Record excerpts below:

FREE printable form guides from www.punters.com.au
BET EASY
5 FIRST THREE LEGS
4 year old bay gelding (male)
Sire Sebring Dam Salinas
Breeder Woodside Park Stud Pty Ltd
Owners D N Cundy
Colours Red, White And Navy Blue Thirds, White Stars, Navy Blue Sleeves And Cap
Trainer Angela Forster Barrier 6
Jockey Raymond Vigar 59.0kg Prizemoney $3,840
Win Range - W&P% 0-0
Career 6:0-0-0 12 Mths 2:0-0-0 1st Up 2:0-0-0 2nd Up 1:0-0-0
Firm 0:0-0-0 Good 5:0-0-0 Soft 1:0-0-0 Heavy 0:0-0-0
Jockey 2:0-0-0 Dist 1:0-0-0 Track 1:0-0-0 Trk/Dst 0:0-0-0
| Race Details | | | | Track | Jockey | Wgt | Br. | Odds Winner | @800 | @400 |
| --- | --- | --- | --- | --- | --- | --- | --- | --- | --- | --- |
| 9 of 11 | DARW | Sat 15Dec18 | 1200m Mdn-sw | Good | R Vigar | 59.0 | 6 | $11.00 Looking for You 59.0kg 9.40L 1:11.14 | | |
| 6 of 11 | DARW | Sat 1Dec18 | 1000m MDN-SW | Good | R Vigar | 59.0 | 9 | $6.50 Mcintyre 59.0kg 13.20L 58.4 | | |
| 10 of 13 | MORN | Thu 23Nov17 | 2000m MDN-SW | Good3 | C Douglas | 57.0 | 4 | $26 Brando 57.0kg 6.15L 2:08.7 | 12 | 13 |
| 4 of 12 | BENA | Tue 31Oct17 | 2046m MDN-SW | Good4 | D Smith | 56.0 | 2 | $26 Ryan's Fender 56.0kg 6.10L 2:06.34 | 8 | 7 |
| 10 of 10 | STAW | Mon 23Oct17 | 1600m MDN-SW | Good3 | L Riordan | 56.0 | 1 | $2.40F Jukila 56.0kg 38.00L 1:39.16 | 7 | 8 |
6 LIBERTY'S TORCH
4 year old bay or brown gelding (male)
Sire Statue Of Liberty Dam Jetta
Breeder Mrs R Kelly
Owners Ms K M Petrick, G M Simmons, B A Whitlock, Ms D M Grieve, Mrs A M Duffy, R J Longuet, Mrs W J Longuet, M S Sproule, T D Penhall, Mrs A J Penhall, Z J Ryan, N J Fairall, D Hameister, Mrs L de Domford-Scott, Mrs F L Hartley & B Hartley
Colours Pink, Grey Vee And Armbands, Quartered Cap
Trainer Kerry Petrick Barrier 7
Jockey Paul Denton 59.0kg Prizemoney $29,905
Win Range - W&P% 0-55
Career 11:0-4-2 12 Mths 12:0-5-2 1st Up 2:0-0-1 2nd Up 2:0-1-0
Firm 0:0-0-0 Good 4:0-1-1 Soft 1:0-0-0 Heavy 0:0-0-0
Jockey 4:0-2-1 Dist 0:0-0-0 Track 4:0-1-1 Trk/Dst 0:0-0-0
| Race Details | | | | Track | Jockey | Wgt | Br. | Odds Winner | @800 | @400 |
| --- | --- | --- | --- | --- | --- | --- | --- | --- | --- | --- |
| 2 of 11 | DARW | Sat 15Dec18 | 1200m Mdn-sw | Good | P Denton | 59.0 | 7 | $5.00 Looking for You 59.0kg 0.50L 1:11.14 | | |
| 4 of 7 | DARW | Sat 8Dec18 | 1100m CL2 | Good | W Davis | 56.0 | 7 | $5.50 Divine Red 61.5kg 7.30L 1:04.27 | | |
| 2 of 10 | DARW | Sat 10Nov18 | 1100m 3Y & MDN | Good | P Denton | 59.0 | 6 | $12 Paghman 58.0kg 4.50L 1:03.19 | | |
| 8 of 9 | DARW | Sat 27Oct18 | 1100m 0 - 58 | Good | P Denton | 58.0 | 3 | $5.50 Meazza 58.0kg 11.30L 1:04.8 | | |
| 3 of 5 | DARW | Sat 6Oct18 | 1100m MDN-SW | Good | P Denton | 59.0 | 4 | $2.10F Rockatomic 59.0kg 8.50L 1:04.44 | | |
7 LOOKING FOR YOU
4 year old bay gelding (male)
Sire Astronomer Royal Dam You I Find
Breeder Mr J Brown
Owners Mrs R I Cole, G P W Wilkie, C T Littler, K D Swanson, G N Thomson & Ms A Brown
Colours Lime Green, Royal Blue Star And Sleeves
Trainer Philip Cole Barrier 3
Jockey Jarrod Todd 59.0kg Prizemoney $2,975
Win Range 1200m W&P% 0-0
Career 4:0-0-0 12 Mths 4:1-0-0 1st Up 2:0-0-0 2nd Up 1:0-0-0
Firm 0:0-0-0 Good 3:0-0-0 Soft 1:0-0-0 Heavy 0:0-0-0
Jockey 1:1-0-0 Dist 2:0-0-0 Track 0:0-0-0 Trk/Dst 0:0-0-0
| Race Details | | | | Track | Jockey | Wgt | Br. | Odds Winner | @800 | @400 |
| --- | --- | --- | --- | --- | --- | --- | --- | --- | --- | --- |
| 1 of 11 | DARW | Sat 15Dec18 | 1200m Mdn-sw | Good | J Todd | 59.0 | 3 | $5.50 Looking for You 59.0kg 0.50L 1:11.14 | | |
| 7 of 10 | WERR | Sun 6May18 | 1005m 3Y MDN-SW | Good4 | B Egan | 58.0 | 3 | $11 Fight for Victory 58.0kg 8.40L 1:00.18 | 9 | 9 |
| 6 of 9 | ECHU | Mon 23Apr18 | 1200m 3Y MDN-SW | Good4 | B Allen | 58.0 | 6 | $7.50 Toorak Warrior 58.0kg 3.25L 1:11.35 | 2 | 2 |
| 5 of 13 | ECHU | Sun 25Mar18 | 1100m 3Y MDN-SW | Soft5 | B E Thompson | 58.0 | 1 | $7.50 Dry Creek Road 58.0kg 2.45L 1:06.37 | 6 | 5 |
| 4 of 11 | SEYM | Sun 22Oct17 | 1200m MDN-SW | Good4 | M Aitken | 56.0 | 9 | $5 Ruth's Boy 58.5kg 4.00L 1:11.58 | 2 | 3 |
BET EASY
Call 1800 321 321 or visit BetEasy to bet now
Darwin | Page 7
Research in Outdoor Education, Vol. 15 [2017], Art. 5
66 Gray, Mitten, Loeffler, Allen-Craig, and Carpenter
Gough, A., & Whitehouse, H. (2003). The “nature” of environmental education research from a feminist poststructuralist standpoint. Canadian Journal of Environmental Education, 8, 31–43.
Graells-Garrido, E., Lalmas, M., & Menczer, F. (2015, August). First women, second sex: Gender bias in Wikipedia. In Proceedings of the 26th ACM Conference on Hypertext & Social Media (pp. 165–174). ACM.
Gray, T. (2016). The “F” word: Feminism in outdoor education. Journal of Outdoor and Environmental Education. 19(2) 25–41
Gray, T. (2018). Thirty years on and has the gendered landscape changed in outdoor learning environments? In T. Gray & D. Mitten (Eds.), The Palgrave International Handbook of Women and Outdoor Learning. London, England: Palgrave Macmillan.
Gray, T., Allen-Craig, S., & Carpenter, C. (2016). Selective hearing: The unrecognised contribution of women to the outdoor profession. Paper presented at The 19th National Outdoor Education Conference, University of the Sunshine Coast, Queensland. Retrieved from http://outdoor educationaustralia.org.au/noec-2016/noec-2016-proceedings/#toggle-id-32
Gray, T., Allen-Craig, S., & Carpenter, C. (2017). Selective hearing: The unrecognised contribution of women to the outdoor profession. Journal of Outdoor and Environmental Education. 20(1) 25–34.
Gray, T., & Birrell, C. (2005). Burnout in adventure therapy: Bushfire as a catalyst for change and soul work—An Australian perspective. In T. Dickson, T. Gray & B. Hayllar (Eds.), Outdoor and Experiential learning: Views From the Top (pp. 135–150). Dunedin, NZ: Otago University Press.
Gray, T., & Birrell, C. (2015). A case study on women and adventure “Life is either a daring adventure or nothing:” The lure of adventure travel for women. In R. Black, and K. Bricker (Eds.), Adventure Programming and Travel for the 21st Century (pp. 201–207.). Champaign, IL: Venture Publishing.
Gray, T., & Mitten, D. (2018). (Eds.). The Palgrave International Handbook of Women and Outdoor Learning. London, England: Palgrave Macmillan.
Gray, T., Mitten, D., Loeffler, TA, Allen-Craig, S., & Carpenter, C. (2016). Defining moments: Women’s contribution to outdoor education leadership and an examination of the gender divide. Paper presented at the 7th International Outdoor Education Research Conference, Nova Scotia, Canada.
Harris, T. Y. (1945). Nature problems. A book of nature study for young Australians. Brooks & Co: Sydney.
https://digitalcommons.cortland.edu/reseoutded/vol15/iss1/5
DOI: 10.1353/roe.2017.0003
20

End of Record excerpts.

● **Task brief**: Using the entries above, output exactly the lines between the line holding "Trainer Angela Forster Barrier 6" and the line holding "Jockey 2:0-0-0 Dist", end lines included, and nothing more.

● **Solution to this exercise**:
Trainer Angela Forster Barrier 6
Jockey Raymond Vigar 59.0kg Prizemoney $3,840
Win Range - W&P% 0-0
Career 6:0-0-0 12 Mths 2:0-0-0 1st Up 2:0-0-0 2nd Up 1:0-0-0
Firm 0:0-0-0 Good 5:0-0-0 Soft 1:0-0-0 Heavy 0:0-0-0
Jockey 2:0-0-0 Dist 1:0-0-0 Track 1:0-0-0 Trk/Dst 0:0-0-0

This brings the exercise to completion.